▶ [ASSIGNMENT] All of the records should be restated word for word.

** Opening GIVEN RECORDS block **

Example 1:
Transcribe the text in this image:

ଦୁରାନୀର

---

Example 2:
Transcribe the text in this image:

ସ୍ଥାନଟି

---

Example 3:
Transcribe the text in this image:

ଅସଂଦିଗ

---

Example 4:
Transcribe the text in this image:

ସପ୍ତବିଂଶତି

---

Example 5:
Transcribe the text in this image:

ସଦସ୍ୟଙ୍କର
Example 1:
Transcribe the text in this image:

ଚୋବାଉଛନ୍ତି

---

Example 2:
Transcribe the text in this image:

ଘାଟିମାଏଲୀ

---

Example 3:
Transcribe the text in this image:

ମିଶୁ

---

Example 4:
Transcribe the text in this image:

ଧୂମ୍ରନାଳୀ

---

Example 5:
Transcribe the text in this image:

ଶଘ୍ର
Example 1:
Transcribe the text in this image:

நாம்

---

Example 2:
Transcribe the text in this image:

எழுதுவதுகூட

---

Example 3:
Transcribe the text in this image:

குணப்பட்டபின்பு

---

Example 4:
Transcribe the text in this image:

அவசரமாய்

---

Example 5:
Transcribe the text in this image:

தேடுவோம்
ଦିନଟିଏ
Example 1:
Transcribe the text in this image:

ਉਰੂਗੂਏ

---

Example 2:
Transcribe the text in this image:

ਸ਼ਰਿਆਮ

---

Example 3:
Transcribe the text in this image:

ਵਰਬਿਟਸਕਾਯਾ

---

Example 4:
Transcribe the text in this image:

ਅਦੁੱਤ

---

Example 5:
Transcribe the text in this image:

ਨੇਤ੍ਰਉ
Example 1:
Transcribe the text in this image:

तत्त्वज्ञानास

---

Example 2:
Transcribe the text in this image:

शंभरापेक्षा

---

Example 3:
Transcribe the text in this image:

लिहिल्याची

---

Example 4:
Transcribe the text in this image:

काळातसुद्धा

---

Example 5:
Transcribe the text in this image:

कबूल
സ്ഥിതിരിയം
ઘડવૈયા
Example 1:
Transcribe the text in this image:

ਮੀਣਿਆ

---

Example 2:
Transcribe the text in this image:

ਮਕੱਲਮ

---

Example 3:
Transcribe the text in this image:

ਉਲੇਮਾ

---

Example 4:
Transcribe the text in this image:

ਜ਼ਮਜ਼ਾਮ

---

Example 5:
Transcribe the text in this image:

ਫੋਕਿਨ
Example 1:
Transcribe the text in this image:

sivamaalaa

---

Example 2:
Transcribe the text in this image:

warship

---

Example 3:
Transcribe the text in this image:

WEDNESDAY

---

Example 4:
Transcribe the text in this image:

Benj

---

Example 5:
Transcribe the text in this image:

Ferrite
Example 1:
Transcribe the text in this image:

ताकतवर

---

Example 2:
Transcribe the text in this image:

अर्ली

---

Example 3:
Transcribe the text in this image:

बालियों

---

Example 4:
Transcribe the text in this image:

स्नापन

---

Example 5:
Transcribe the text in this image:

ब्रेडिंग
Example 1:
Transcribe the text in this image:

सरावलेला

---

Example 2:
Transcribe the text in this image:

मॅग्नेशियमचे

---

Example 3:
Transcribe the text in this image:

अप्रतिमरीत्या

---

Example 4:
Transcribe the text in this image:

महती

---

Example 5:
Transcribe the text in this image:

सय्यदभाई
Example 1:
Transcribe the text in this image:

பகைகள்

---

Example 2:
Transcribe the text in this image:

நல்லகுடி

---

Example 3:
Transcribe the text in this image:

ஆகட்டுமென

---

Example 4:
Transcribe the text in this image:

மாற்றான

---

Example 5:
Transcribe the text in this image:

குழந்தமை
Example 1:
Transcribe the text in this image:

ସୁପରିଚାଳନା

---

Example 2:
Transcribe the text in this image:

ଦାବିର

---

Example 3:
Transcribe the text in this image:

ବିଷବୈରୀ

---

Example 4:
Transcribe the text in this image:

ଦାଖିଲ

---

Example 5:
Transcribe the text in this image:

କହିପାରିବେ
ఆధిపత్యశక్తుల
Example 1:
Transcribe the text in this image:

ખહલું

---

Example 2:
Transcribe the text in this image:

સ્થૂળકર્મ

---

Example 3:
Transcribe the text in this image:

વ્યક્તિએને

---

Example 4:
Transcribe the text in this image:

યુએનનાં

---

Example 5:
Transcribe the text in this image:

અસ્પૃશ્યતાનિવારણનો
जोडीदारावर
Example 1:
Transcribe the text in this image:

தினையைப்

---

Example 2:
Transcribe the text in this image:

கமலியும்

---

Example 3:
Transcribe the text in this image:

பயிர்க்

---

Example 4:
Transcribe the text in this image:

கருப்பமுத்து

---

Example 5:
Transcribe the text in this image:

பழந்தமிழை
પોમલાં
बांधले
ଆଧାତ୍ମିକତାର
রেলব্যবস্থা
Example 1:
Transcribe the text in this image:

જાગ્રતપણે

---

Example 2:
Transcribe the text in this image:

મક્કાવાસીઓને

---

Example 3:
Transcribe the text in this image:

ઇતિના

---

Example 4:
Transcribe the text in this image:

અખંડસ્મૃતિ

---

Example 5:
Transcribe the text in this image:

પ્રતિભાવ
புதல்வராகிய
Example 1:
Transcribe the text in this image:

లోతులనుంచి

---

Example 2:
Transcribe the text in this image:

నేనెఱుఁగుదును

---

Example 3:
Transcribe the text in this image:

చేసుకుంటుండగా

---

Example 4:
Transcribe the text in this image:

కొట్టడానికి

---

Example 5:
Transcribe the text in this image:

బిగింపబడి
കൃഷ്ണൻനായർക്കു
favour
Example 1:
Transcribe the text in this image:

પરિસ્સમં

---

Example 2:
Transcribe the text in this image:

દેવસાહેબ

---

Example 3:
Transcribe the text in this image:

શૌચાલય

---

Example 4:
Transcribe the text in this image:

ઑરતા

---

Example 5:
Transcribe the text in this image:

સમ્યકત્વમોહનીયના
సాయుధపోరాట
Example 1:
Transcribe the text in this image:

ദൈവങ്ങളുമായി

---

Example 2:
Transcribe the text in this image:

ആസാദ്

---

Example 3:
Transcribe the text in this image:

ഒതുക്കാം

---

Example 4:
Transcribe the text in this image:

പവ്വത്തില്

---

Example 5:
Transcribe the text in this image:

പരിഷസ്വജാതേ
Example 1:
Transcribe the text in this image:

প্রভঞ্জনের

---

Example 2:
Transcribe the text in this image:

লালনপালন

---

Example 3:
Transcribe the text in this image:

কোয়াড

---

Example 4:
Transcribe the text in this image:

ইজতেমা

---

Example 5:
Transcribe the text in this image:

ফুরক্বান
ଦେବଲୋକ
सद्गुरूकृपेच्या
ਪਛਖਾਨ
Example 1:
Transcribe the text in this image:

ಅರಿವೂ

** Closing GIVEN RECORDS block **

▶ [EXERCISE SOLUTION]
Example 1:
Transcribe the text in this image:

ଦୁରାନୀର

---

Example 2:
Transcribe the text in this image:

ସ୍ଥାନଟି

---

Example 3:
Transcribe the text in this image:

ଅସଂଦିଗ

---

Example 4:
Transcribe the text in this image:

ସପ୍ତବିଂଶତି

---

Example 5:
Transcribe the text in this image:

ସଦସ୍ୟଙ୍କର
Example 1:
Transcribe the text in this image:

ଚୋବାଉଛନ୍ତି

---

Example 2:
Transcribe the text in this image:

ଘାଟିମାଏଲୀ

---

Example 3:
Transcribe the text in this image:

ମିଶୁ

---

Example 4:
Transcribe the text in this image:

ଧୂମ୍ରନାଳୀ

---

Example 5:
Transcribe the text in this image:

ଶଘ୍ର
Example 1:
Transcribe the text in this image:

நாம்

---

Example 2:
Transcribe the text in this image:

எழுதுவதுகூட

---

Example 3:
Transcribe the text in this image:

குணப்பட்டபின்பு

---

Example 4:
Transcribe the text in this image:

அவசரமாய்

---

Example 5:
Transcribe the text in this image:

தேடுவோம்
ଦିନଟିଏ
Example 1:
Transcribe the text in this image:

ਉਰੂਗੂਏ

---

Example 2:
Transcribe the text in this image:

ਸ਼ਰਿਆਮ

---

Example 3:
Transcribe the text in this image:

ਵਰਬਿਟਸਕਾਯਾ

---

Example 4:
Transcribe the text in this image:

ਅਦੁੱਤ

---

Example 5:
Transcribe the text in this image:

ਨੇਤ੍ਰਉ
Example 1:
Transcribe the text in this image:

तत्त्वज्ञानास

---

Example 2:
Transcribe the text in this image:

शंभरापेक्षा

---

Example 3:
Transcribe the text in this image:

लिहिल्याची

---

Example 4:
Transcribe the text in this image:

काळातसुद्धा

---

Example 5:
Transcribe the text in this image:

कबूल
സ്ഥിതിരിയം
ઘડવૈયા
Example 1:
Transcribe the text in this image:

ਮੀਣਿਆ

---

Example 2:
Transcribe the text in this image:

ਮਕੱਲਮ

---

Example 3:
Transcribe the text in this image:

ਉਲੇਮਾ

---

Example 4:
Transcribe the text in this image:

ਜ਼ਮਜ਼ਾਮ

---

Example 5:
Transcribe the text in this image:

ਫੋਕਿਨ
Example 1:
Transcribe the text in this image:

sivamaalaa

---

Example 2:
Transcribe the text in this image:

warship

---

Example 3:
Transcribe the text in this image:

WEDNESDAY

---

Example 4:
Transcribe the text in this image:

Benj

---

Example 5:
Transcribe the text in this image:

Ferrite
Example 1:
Transcribe the text in this image:

ताकतवर

---

Example 2:
Transcribe the text in this image:

अर्ली

---

Example 3:
Transcribe the text in this image:

बालियों

---

Example 4:
Transcribe the text in this image:

स्नापन

---

Example 5:
Transcribe the text in this image:

ब्रेडिंग
Example 1:
Transcribe the text in this image:

सरावलेला

---

Example 2:
Transcribe the text in this image:

मॅग्नेशियमचे

---

Example 3:
Transcribe the text in this image:

अप्रतिमरीत्या

---

Example 4:
Transcribe the text in this image:

महती

---

Example 5:
Transcribe the text in this image:

सय्यदभाई
Example 1:
Transcribe the text in this image:

பகைகள்

---

Example 2:
Transcribe the text in this image:

நல்லகுடி

---

Example 3:
Transcribe the text in this image:

ஆகட்டுமென

---

Example 4:
Transcribe the text in this image:

மாற்றான

---

Example 5:
Transcribe the text in this image:

குழந்தமை
Example 1:
Transcribe the text in this image:

ସୁପରିଚାଳନା

---

Example 2:
Transcribe the text in this image:

ଦାବିର

---

Example 3:
Transcribe the text in this image:

ବିଷବୈରୀ

---

Example 4:
Transcribe the text in this image:

ଦାଖିଲ

---

Example 5:
Transcribe the text in this image:

କହିପାରିବେ
ఆధిపత్యశక్తుల
Example 1:
Transcribe the text in this image:

ખહલું

---

Example 2:
Transcribe the text in this image:

સ્થૂળકર્મ

---

Example 3:
Transcribe the text in this image:

વ્યક્તિએને

---

Example 4:
Transcribe the text in this image:

યુએનનાં

---

Example 5:
Transcribe the text in this image:

અસ્પૃશ્યતાનિવારણનો
जोडीदारावर
Example 1:
Transcribe the text in this image:

தினையைப்

---

Example 2:
Transcribe the text in this image:

கமலியும்

---

Example 3:
Transcribe the text in this image:

பயிர்க்

---

Example 4:
Transcribe the text in this image:

கருப்பமுத்து

---

Example 5:
Transcribe the text in this image:

பழந்தமிழை
પોમલાં
बांधले
ଆଧାତ୍ମିକତାର
রেলব্যবস্থা
Example 1:
Transcribe the text in this image:

જાગ્રતપણે

---

Example 2:
Transcribe the text in this image:

મક્કાવાસીઓને

---

Example 3:
Transcribe the text in this image:

ઇતિના

---

Example 4:
Transcribe the text in this image:

અખંડસ્મૃતિ

---

Example 5:
Transcribe the text in this image:

પ્રતિભાવ
புதல்வராகிய
Example 1:
Transcribe the text in this image:

లోతులనుంచి

---

Example 2:
Transcribe the text in this image:

నేనెఱుఁగుదును

---

Example 3:
Transcribe the text in this image:

చేసుకుంటుండగా

---

Example 4:
Transcribe the text in this image:

కొట్టడానికి

---

Example 5:
Transcribe the text in this image:

బిగింపబడి
കൃഷ്ണൻനായർക്കു
favour
Example 1:
Transcribe the text in this image:

પરિસ્સમં

---

Example 2:
Transcribe the text in this image:

દેવસાહેબ

---

Example 3:
Transcribe the text in this image:

શૌચાલય

---

Example 4:
Transcribe the text in this image:

ઑરતા

---

Example 5:
Transcribe the text in this image:

સમ્યકત્વમોહનીયના
సాయుధపోరాట
Example 1:
Transcribe the text in this image:

ദൈവങ്ങളുമായി

---

Example 2:
Transcribe the text in this image:

ആസാദ്

---

Example 3:
Transcribe the text in this image:

ഒതുക്കാം

---

Example 4:
Transcribe the text in this image:

പവ്വത്തില്

---

Example 5:
Transcribe the text in this image:

പരിഷസ്വജാതേ
Example 1:
Transcribe the text in this image:

প্রভঞ্জনের

---

Example 2:
Transcribe the text in this image:

লালনপালন

---

Example 3:
Transcribe the text in this image:

কোয়াড

---

Example 4:
Transcribe the text in this image:

ইজতেমা

---

Example 5:
Transcribe the text in this image:

ফুরক্বান
ଦେବଲୋକ
सद्गुरूकृपेच्या
ਪਛਖਾਨ
Example 1:
Transcribe the text in this image:

ಅರಿವೂ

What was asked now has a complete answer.